▶ [WORK INSTRUCTION] Work through the entries below and show every line in which "등록하기" is found.

Collected data

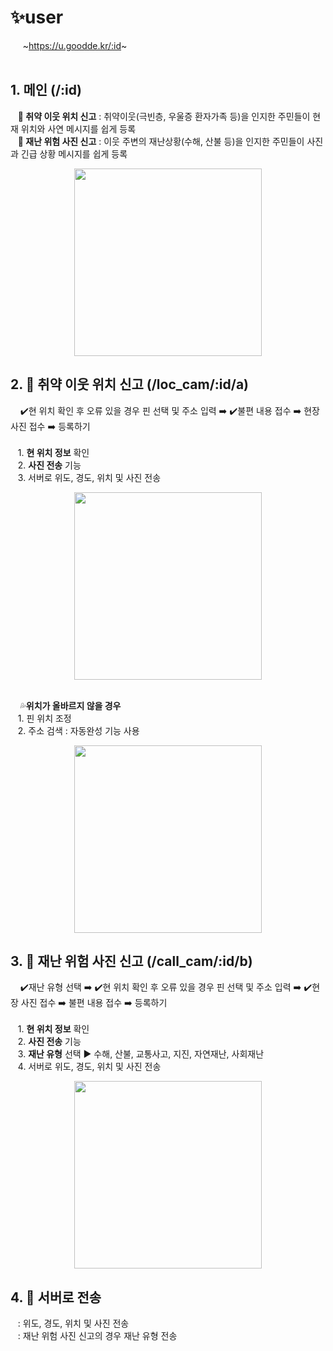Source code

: # ✨user
&nbsp;&nbsp;&nbsp;&nbsp; ~https://u.goodde.kr/:id~ <br /><br />

## 1. 메인 (/:id)<br/>
&nbsp;&nbsp;&nbsp;<strong>📌 취약 이웃 위치 신고</strong> : 취약이웃(극빈층, 우울증 환자가족 등)을 인지한 주민들이 현재 위치와 사연 메시지를 쉽게 등록 <br/>
&nbsp;&nbsp;&nbsp;<strong>📌 재난 위험 사진 신고</strong> : 이웃 주변의 재난상황(수해, 산불 등)을 인지한 주민들이 사진과 긴급 상황 메시지를 쉽게 등록<br/>
<div align="center">
      <img src="https://user-images.githubusercontent.com/96722691/205233542-1217caa8-d3ae-444b-ac18-47785995518a.png"  width="300" >
</div>

## 2. 🏴 취약 이웃 위치 신고 (/loc_cam/:id/a)<br/>
&nbsp;&nbsp;&nbsp; ✔️현 위치 확인 후 오류 있을 경우 핀 선택 및 주소 입력 ➡️ ✔️불편 내용 접수 ➡️ 현장 사진 접수 ➡️ 등록하기 <br/><br/>
&nbsp;&nbsp;&nbsp;1. <strong>현 위치 정보</strong> 확인<br/>
&nbsp;&nbsp;&nbsp;2. <strong>사진 전송</strong> 기능<br/>
&nbsp;&nbsp;&nbsp;3. 서버로 위도, 경도, 위치 및 사진 전송<br/>
<div align="center">
      <img src="https://user-images.githubusercontent.com/96722691/205235046-0e25a792-298c-47f9-b919-9f2c21db395d.png"  width="300" >
</div> <br />

&nbsp;&nbsp;&nbsp; 💦<strong>위치가 올바르지 않을 경우</strong> <br/>
&nbsp;&nbsp;&nbsp;1. 핀 위치 조정<br/>
&nbsp;&nbsp;&nbsp;2. 주소 검색 : 자동완성 기능 사용<br/>
<div align="center">
      <img src="https://user-images.githubusercontent.com/96722691/205240237-6ea9f95f-7818-4e8a-9a71-2d5d8622d0c6.png"  width="300" >
</div>

## 3. 🚩 재난 위험 사진 신고 (/call_cam/:id/b)<br/>
&nbsp;&nbsp;&nbsp; ✔️재난 유형 선택 ➡️ ✔️현 위치 확인 후 오류 있을 경우 핀 선택 및 주소 입력 ➡️ ✔️현장 사진 접수 ➡️ 불편 내용 접수  ➡️ 등록하기 <br/><br/>
&nbsp;&nbsp;&nbsp;1. <strong>현 위치 정보</strong> 확인<br/>
&nbsp;&nbsp;&nbsp;2. <strong>사진 전송</strong> 기능<br/>
&nbsp;&nbsp;&nbsp;3. <strong>재난 유형</strong> 선택 ▶ 수해, 산불, 교통사고, 지진, 자연재난, 사회재난<br/>
&nbsp;&nbsp;&nbsp;4. 서버로 위도, 경도, 위치 및 사진 전송<br/>
<div align="center">
      <img src="https://user-images.githubusercontent.com/96722691/205234069-b9a79c72-26a8-4f3d-a319-3ba479ae9436.png"  width="300" >
</div>
      
## 4. 🚀 서버로 전송 <br/>
&nbsp;&nbsp;&nbsp;: 위도, 경도, 위치 및 사진 전송<br/>
&nbsp;&nbsp;&nbsp;: 재난 위험 사진 신고의 경우 재난 유형 전송<br/>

▶ [EXERCISE SOLUTION]
&nbsp;&nbsp;&nbsp; ✔️현 위치 확인 후 오류 있을 경우 핀 선택 및 주소 입력 ➡️ ✔️불편 내용 접수 ➡️ 현장 사진 접수 ➡️ 등록하기 <br/><br/>
&nbsp;&nbsp;&nbsp; ✔️재난 유형 선택 ➡️ ✔️현 위치 확인 후 오류 있을 경우 핀 선택 및 주소 입력 ➡️ ✔️현장 사진 접수 ➡️ 불편 내용 접수  ➡️ 등록하기 <br/><br/>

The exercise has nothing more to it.